Suanfa tongzong (算法統宗) is a mathematical text written by sixteenth century Chinese mathematician Cheng Dawei (1533–1606) and published in the year 1592. The book contains 595 problems divided into 17 chapters. The book is essentially general arithmetic for the abacus. The book was the main source available to scholars concerning mathematics as it developed in China's tradition. Six years after the publication of Suanfa Tongzong, Cheng Dawei published another book titled Suanfa Zuanyao (A Compendium of calculating Methods). About 90% of the content of the new book came from the contents of four chapters of the first book with some rearrangement. It is said that when Suanfa Tongzong was first published, it sold so many copies that the cost of paper went up and the lucrative sales resulted in unscrupulous people beginning to print pirated copies of the book with many errors. It was this that forced the author to print an abridged version.

==Some features==

Suanfa Tongzong has some noteworthy features. As Jean-Claude Martzloff, a historian of Chinese mathematics has observed, it is an encyclopedic hotch-potch of ideas which contains everything from A to Z relating to the Chinese mystique of numbers. There are sections in the book which explains how computation should be taught and studied. The book is considered as an authoritative text on Chinese Zhusuan which is the knowledge and practices of arithmetic calculation through the abacus. There are descriptions of topics generally thought of as mathematical recreations and mathematical curiosities of different types. In particular, the book contains descriptions of several different types of magic circles. There is a collection of problems without solutions given as challenges to the readers. Also, some of the formulas and some of the problems are presented in verse for easy remembrance.

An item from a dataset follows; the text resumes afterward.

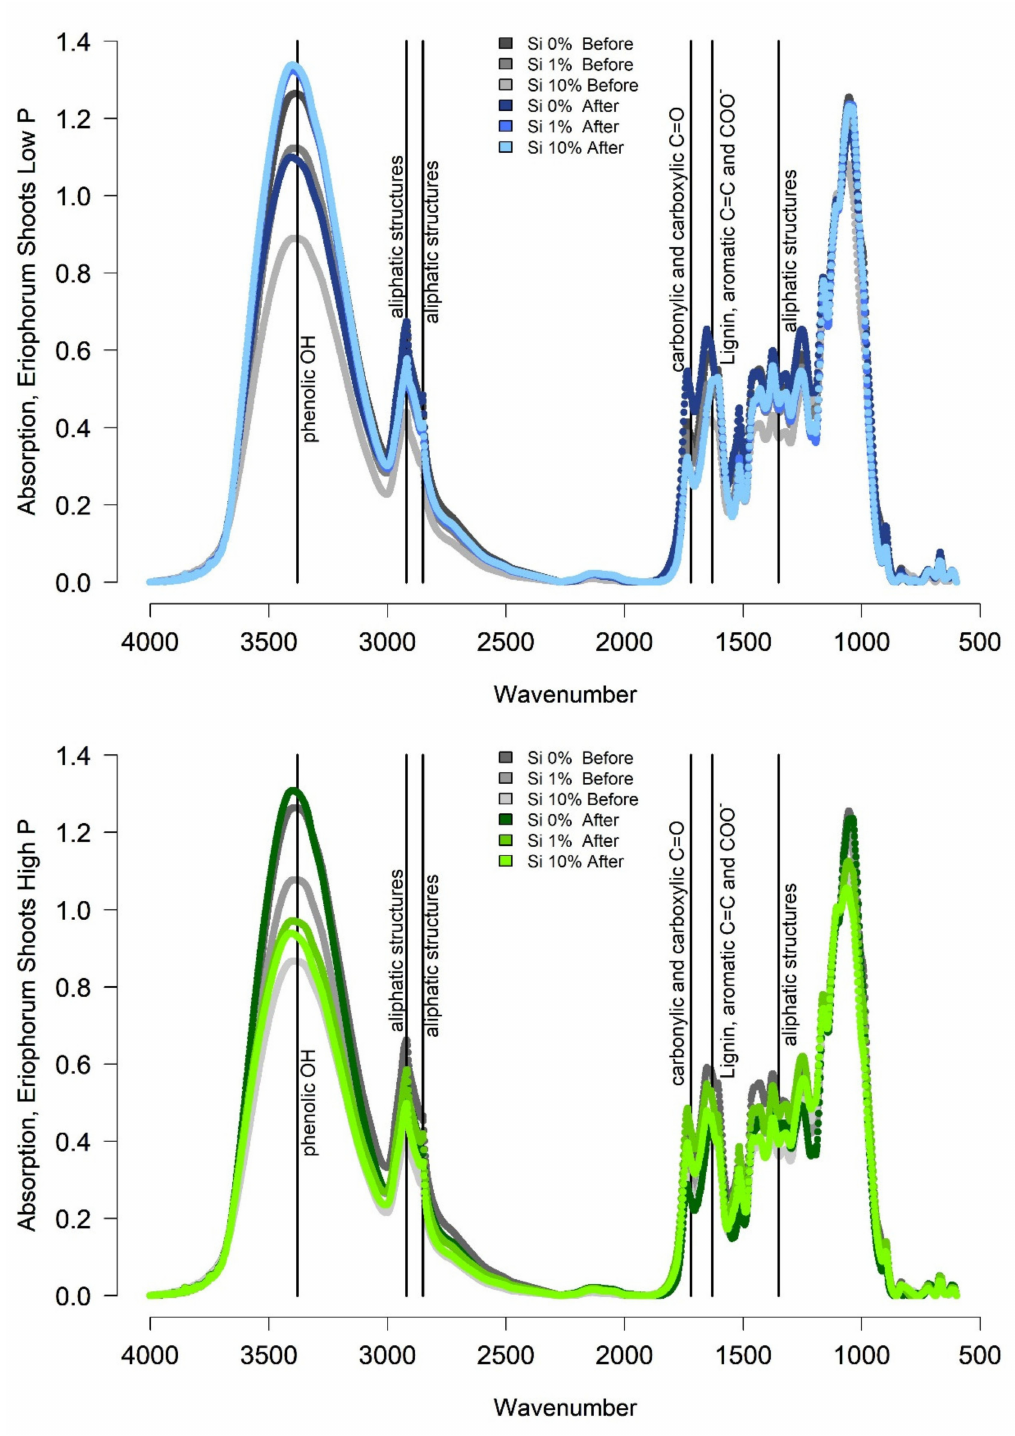
Figure 4. FTIR Spectra of Eriophorum shoots after the incubation in blue (low-P treatments) and green (high-P treatments). For the Si 0% both, the low and the high P spectrum, are the same, since no individual samples were available. Correspondent spectra from before the incubation are given in gray for orientation. The brightness of colors is according to the Si treatment. The absorption spectra, especially around wavenumber 3380, were higher for the “low-P Si 1%” and the “low-P Si 10%” treatment after the incubation compared to before due to a relative increase in the share of recalcitrant material (Figure 4). The “Si 0% low-P” spectrum rather showed a lower absorption around wavenumber 3380 after the incubation. For the high-P treatment group, the Si 0% and the Si 10% treatment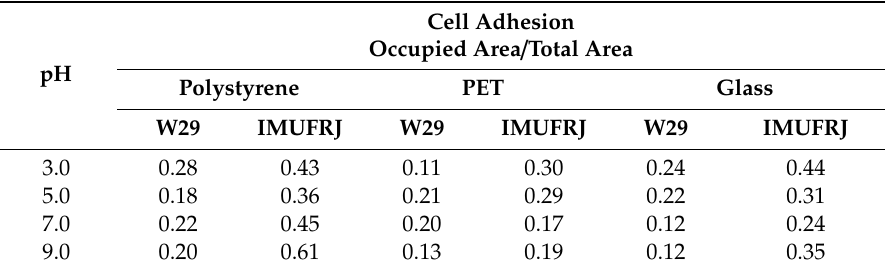
Table 3. Comparison of the adhesion of Y. lipolytica W29 and Y. lipolytica IMUFRJ to polystyrene, PET, and glass at ionic strength of 10 − 1 M and pH 3, pH 5, pH 7, and pH 9. Cell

Magic circles and squares in Suanfa Tongzong

==Some sample problems==

The following is a list of sample problems appearing in the book:

- "Boy shepherd B with his one sheep behind him asked shepherd A "Are there 100 sheep in your flock?". Shepherd A replies "Yet add the same flock, the same flock again, half, one quarter flock and your sheep. There are then 100 sheep altogether."
- "Now a pile of rice is against the wall with a base circumference 60 chi and an altitude of 12 chi. What is the volume? Another pile is at an inner corner, with a base circumference of 30 chi and an altitude of 12 chi. What is the volume? Another pile is at an outer corner, with base circumference of 90 chi and an altitude of 12 chi. What is the volume?"
- "A small river cuts right across a circular field whose area is unknown. Given the diameter of the field and the breadth of the river find the area of the non-flooded part of the field."
- "In the right-angled triangle with sides of length a, b, and c with a > b > c, we know that a + b = 81 and a + c = 72. Find a, b, and c."

==Popularity of the book==
After its first publication in 1592, it was republished several times later and it became widely popular. Practically everybody who is involved in mathematics had a copy of the book. It was popular even beyond the limited circle of people interested in mathematics. Even in the mid-20th century (1964), the well-known historians of Chinese mathematics Li Yan and Du Shiran remarked that: "Nowadays, various editions of the Suanfa Tongzong can still be found throughout China and some old people still recite the versified formulae and talk to each other about its difficult problems."